Poubelles : la vie

d'Lëtzebuerger Land du 03.04.2026

Les réseaux sociaux nous poussent à développer le concept de « meilleure version de nous-mêmes ». Filtres photographiques esthétisants, décorations surchargées de fleurs artificielles, plats à la présentation soignée et selfies dans un environnement de carte postale contribuent à donner une image parfaite de nos vies. Chacun décide, selon ses goûts et son niveau d’impudeur, d’y partager ses plus belles performances sportives, ses expériences culinaires les plus mémorables, ses goûts musicaux réduits aux meilleures parties de morceaux choisis, ou ses voyages d'une semaine condensés en stories devant les endroits incontournables. Les plus mornes ordinaires prennent des allures de best of sur vitaminé.

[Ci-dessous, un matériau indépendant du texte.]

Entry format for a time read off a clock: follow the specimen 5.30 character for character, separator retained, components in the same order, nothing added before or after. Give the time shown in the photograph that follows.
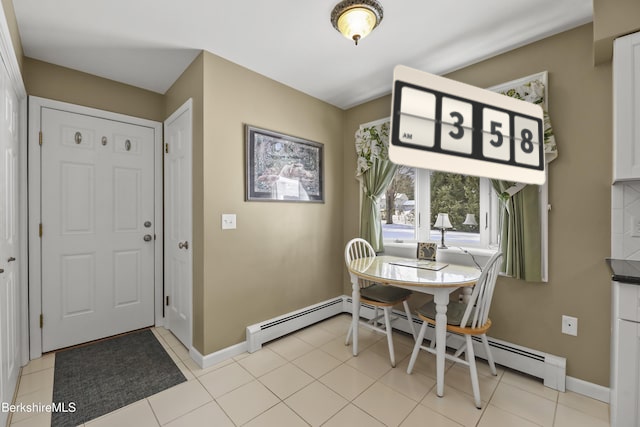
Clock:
3.58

Évidemment, nous imaginons sans peine ce qui se trouve juste en dehors du cadre, le prix à payer pour chaque post : les files d’attente à l’aéroport, la réservation indispensable, la foule qui se presse, les séances de jogging le dimanche sous la pluie, ou l’épilation des sourcils. Après tout, les conventions sociales nous poussent également à mieux nous habiller pour aller au travail que pour repasser du linge le dimanche matin dans la buanderie. On enfile ses plus belles chaussettes avant un rendez-vous amoureux, ou une visite chez le médecin, et l’on dissimule ce qui est un peu honteux. Si possible, on préfère ne pas croiser son patron chez Cactus avec un chariot de courses rempli de pizzas surgelées, de bouteilles de vodka et de boîtes de préservatifs.

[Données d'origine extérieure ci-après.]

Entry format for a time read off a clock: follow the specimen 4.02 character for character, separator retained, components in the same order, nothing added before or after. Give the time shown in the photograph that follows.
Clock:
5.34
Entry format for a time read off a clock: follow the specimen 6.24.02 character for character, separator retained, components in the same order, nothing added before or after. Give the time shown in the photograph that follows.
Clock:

Pourtant, il y a un moment où l’on ne peut plus tricher, et où une transparence assez absolue est de mise. Il n’est pas question de sa déclaration aux contributions directes, ou du passage au confessionnal, mais de l’épreuve de ramassage des déchets recyclables. On imagine bien la raison pour laquelle les sacs Valorlux sont transparents : permettre aux collecteurs de s’assurer en un seul coup d’œil que le contenu est a priori conforme à ce qui est autorisé. Néanmoins, l’effet secondaire pour quiconque habite une maison individuelle est d’exposer une partie de ses déchets à la vue de tous ses voisins, pendant une durée assez courte, mais couvrant les heures où tout le monde rentre chez lui ou en repart. Ainsi, toutes les deux semaines, vos voisins et vous-mêmes échangez un petit aperçu de votre intimité domestique, sous réserve que vous n’alliez pas les déposer loin de votre porte, pour éviter de montrer ce que vous avez consommé les quinze derniers jours. 

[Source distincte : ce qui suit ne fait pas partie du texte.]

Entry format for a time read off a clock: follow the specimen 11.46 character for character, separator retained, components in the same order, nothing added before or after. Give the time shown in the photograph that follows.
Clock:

Rien de plus grave que de ne pas tirer les rideaux ou baisser les volets les soirs d’hiver, certes. Toutefois, à travers le bleu du plastique translucide peuvent parfois se deviner des pratiques que la bien-pensance réprouve. Qui est coupable d'acheter des compotes en gourde pour ses enfants et non de vraies pommes cueillies sur l’arbre ? Combien de canettes de Bofferding avez-vous consommées durant les deux dernières semaines ? Est-il humainement possible de consommer autant de raviolis en boîte ? Même des bouteilles d’eau signifient un manque de conscience écologique et une indifférence coupable face à la pollution des microplastiques. Il faudrait donc composer le mix parfait, combinant bidons de lessive, flacons de shampooing et gel douche (on est propre), quelques canettes de bière et coca (on est fun), quelques packs de lait ou de jus (on se nourrit sainement) et quelques boîtes de conserve (pour éviter que le sac ne s’envole), et surtout espérer ne pas s’être trompé, et voir le sac recouvert d’un autocollant rouge « falsches inhalt » qui vous condamnera à le vider, et le réexposer purgé des éléments indésirables quelques jours plus tard. Influenceur poubelle, voilà un créneau dans lequel il y a peut-être moyen de... se recycler.